## Problem
Please return every line of the records below that holds the word "most".

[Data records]
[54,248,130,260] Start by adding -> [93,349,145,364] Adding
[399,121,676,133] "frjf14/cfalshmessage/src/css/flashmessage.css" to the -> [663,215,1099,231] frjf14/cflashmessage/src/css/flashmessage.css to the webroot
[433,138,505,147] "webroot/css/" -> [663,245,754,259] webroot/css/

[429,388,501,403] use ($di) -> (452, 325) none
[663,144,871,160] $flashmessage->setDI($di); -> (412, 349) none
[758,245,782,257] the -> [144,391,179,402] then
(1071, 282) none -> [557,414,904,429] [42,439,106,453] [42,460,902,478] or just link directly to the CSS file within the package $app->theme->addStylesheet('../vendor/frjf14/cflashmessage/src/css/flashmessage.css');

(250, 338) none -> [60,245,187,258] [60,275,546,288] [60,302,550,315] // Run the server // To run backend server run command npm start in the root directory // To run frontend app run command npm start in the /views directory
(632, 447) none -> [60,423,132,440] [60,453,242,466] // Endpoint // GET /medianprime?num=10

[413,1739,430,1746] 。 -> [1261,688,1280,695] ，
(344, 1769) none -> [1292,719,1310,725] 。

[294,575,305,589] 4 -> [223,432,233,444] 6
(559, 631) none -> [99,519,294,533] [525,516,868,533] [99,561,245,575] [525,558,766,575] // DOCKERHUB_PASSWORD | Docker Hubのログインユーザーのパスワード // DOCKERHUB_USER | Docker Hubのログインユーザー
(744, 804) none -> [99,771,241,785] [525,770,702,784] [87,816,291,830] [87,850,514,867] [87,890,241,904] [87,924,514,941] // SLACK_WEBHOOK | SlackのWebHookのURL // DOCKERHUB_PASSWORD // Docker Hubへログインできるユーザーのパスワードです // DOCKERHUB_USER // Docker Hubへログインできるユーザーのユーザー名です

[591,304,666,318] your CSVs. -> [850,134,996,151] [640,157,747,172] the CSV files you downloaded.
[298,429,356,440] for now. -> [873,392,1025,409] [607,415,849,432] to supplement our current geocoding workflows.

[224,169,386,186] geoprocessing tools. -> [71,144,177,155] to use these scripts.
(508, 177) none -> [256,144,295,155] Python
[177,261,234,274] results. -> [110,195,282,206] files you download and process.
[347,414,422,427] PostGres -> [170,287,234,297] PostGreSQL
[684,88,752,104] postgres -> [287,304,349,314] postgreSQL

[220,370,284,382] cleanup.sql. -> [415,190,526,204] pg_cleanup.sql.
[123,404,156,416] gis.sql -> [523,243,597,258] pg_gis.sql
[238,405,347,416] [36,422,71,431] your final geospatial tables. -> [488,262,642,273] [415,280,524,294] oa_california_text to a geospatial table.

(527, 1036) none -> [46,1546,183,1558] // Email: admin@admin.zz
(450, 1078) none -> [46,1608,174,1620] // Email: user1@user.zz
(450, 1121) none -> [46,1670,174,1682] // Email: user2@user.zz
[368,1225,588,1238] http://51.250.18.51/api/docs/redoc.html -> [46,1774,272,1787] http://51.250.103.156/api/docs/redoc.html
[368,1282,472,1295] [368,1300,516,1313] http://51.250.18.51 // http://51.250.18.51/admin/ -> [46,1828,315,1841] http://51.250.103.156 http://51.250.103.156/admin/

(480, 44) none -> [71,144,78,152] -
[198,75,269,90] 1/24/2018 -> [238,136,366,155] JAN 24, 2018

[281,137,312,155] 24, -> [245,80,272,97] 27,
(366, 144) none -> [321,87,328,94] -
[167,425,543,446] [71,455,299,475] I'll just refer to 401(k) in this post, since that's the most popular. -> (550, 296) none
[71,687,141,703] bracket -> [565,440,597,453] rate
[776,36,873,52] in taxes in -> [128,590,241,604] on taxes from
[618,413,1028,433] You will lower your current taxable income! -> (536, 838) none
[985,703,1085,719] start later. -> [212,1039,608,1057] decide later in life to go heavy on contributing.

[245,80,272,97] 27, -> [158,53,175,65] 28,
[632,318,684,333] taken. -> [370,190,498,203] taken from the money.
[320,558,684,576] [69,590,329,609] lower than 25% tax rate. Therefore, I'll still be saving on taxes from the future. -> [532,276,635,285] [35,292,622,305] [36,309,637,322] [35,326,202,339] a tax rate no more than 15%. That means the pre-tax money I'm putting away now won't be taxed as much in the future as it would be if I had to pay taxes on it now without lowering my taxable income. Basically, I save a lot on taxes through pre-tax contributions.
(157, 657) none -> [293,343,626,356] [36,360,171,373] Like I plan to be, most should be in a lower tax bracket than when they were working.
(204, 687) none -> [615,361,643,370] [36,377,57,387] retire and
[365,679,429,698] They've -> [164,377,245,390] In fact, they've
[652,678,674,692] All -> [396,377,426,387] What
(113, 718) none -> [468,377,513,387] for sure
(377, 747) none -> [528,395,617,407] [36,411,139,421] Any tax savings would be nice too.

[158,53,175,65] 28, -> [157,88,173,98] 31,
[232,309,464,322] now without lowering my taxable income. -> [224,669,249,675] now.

## Response
[167,425,543,446] [71,455,299,475] I'll just refer to 401(k) in this post, since that's the most popular. -> (550, 296) none
(157, 657) none -> [293,343,626,356] [36,360,171,373] Like I plan to be, most should be in a lower tax bracket than when they were working.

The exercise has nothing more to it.